Every five years, the Dietary Guidelines for Americans is updated to reflect new findings in nutrition science. The dietary guidelines are the go-to source for nutrition advice for public health professionals and are designed to help Americans eat a healthier diet. The guidelines also influence the development of federal food, nutrition, and health policies and programs, such as school lunch programs and help shape national food assistance programs, such as the Special Supplemental Nutrition Program for Women, Infants, and Children (WIC). The target audience is nutrition and health professionals, who then use the information to help Americans make healthy decisions every day.
The updated guidelines emphasize the need to focus on eating patterns that promote health “across the life span.” This includes an eating pattern that contains essential nutrients, foods that reduce the risk of chronic disease, and a calorie intake that maintains a healthy weight.
The 2015-2020 edition of Dietary Guidelines for Americans offers five main guidelines and several key recommendations that include specific nutritional objectives and dietary boundaries.

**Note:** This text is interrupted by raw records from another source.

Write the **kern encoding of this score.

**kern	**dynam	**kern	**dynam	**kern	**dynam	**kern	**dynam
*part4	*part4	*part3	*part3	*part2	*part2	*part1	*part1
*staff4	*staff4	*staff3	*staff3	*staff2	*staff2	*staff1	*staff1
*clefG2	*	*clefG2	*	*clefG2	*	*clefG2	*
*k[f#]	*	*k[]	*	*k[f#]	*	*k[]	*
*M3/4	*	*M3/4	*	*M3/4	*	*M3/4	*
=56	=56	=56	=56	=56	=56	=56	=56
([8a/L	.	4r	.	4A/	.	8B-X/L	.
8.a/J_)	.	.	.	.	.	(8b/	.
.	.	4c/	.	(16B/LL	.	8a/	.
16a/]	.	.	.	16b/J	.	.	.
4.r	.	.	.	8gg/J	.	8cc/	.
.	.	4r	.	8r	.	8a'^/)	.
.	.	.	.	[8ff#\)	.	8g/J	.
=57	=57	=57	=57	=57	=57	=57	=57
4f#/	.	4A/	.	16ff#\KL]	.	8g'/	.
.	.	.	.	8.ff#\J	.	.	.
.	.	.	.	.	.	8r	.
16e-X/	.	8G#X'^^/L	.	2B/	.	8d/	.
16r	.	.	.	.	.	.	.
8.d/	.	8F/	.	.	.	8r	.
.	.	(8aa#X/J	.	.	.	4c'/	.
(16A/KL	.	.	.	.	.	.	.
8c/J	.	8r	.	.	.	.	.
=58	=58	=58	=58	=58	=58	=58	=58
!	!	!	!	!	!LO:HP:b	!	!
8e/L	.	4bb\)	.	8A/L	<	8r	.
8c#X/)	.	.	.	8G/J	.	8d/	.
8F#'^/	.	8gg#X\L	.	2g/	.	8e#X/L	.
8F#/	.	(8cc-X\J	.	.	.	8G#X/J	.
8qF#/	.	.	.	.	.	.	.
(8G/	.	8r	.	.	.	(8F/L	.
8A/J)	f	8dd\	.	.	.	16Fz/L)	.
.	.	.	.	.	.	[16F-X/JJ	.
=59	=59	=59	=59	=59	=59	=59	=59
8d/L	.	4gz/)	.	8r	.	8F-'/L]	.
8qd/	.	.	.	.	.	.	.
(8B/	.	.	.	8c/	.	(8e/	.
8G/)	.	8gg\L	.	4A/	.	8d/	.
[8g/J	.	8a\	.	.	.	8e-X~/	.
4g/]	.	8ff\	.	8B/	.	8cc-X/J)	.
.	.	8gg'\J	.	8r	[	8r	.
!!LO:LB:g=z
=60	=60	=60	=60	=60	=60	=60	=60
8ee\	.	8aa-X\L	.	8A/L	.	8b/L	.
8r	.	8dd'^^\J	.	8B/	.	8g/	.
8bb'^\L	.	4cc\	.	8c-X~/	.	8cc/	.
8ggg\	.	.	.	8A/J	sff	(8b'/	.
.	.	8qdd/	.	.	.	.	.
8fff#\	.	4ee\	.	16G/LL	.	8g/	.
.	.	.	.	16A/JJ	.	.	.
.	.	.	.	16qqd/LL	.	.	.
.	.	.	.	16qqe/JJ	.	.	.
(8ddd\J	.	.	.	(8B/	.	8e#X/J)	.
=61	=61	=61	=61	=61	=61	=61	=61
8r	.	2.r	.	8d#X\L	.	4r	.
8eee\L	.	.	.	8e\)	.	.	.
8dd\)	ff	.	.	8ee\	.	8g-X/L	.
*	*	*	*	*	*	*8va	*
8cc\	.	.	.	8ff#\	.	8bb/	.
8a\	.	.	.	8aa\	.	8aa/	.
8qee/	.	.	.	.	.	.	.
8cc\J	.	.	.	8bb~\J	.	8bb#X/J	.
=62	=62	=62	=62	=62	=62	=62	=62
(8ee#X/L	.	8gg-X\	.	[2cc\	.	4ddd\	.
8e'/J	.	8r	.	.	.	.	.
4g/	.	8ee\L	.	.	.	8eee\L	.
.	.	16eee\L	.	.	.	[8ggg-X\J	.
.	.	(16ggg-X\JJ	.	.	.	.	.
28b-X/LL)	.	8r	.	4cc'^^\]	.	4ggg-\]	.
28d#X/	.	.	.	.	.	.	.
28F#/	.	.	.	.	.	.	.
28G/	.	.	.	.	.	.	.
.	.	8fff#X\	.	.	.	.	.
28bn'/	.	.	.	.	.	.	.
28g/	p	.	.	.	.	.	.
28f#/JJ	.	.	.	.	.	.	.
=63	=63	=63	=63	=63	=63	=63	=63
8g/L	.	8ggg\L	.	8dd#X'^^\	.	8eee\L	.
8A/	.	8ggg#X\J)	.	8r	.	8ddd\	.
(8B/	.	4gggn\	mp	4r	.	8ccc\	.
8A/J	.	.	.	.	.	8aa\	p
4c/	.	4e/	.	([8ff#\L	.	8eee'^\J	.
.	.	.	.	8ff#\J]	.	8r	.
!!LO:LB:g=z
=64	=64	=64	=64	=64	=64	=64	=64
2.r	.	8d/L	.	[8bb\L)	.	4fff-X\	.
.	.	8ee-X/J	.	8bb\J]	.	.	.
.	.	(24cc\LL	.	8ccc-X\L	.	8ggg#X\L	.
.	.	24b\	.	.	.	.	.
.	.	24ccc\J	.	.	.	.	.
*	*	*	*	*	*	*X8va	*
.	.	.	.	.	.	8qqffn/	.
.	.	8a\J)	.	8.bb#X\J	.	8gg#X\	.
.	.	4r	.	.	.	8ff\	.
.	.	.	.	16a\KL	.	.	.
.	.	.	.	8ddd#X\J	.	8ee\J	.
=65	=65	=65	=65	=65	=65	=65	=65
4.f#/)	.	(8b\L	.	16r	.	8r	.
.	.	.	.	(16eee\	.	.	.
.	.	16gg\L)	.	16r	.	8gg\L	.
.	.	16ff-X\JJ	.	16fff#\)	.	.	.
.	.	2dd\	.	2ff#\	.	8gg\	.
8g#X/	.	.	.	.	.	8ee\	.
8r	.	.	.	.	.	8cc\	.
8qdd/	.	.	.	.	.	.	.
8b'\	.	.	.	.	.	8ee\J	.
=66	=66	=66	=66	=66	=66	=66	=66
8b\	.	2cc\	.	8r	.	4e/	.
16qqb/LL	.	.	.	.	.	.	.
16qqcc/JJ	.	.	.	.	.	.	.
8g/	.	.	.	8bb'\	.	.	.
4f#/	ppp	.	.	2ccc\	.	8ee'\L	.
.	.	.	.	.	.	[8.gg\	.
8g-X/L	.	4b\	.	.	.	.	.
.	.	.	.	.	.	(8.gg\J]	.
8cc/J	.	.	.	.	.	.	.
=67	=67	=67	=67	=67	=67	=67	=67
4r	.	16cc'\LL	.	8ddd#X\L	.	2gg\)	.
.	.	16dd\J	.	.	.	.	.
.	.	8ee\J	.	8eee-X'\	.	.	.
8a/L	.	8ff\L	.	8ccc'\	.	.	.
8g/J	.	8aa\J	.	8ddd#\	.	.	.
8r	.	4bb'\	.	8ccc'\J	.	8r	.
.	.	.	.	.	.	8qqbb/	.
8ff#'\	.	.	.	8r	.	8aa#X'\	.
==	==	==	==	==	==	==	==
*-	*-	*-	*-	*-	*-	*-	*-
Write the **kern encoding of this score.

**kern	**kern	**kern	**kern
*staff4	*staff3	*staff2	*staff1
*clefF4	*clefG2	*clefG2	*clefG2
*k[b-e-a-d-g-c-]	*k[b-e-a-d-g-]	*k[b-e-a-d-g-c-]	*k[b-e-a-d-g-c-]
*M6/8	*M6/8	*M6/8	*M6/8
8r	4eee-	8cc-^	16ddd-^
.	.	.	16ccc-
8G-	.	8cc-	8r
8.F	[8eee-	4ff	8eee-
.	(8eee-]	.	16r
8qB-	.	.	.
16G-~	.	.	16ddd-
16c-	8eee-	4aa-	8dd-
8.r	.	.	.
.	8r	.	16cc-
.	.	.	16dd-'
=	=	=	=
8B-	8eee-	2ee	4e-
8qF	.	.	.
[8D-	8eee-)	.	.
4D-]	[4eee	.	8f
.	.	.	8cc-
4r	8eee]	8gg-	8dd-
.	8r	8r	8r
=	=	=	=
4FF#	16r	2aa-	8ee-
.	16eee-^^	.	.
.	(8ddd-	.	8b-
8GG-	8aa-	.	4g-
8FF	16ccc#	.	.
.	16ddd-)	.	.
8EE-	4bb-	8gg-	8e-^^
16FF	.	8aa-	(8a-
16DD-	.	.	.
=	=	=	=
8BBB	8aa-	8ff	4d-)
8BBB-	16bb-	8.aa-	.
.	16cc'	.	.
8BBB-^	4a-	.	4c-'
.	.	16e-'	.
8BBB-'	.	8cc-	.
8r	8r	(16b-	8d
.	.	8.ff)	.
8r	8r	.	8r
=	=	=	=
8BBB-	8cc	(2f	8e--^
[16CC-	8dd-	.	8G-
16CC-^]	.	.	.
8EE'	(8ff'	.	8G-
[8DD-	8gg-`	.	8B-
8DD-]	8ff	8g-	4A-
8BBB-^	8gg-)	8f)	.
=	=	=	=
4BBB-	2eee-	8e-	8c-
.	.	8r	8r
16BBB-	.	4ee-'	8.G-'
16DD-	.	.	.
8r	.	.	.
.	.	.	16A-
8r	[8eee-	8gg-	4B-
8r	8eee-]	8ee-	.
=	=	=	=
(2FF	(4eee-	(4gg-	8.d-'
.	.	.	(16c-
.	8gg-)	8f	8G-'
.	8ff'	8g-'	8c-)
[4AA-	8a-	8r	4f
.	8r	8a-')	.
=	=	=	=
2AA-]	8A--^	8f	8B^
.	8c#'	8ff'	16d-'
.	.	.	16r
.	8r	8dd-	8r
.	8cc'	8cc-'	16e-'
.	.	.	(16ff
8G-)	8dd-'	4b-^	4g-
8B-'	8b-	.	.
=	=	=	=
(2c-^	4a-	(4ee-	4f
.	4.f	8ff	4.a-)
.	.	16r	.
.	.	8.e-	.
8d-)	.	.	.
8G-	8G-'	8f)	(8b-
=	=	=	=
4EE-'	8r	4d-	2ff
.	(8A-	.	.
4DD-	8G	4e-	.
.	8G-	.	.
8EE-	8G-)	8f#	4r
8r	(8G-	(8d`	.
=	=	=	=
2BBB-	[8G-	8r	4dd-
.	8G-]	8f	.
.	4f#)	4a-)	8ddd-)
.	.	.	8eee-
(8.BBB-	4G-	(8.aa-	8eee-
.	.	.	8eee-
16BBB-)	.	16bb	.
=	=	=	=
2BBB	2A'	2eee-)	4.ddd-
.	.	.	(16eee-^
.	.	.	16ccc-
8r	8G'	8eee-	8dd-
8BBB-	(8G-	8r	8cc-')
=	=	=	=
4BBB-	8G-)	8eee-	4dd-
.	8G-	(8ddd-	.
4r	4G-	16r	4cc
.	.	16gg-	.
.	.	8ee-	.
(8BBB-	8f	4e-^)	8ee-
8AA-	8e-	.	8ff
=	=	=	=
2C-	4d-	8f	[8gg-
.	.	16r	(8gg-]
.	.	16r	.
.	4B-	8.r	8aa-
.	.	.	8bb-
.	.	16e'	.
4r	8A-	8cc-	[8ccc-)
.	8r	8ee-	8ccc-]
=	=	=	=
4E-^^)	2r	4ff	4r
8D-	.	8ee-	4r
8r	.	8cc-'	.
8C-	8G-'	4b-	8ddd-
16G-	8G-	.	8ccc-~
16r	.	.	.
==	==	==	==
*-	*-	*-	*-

The five key guidelines include:
- Follow a healthy pattern across the lifespan. Every decision made regarding your choice of food and drink impacts your health.
- Focus on variety, nutrient-density, and amount. Choose a variety of foods from all food groups that are nutrient dense.
- Limit calories from added sugars and saturated fats and reduce sodium intake. Cut back or eliminate foods and beverages that are higher in these components.
- Shift to healthier food and beverage choices. Choose nutrient-dense foods and beverages that will help you maintain a healthy weight and reduce the risk of chronic diseases.
- Support healthy eating patterns for all. Everyone shares responsibility in helping and supporting each other to create healthy eating patterns.
The five key recommendations include:
- Consume a healthy eating pattern that accounts for all foods and beverages within an appropriate calorie level. These foods include a variety of vegetables, whole fruits, healthy grains (at least half of which are whole), and lean meats.
- Consume less than 10 percent of calories per day from sugars. You can read more here about the dangers of added sugars in your diet.
- Consume less than 10 percent of calories per day from saturated fats. Eating too many foods high in saturated fat can increase the level of cholesterol in the blood and increase the risk of developing heart disease.
- Consume less than 10 percent of calories per day from sodium or, 2,300 milligrams (mg) of sodium. You can read more here about the dangers of too much sodium in your diet.
- Alcohol should be consumed in moderation. This is equivalent to up to one drink per day for women and up to two drinks per day for men.
As health communicators, it is our responsibility to know and understand the 2015-2020 Dietary Guidelines for Americans. We are then able to use that knowledge and translate it into educational materials our patients can understand so that they can be equipped to make the best nutritional decisions for their health.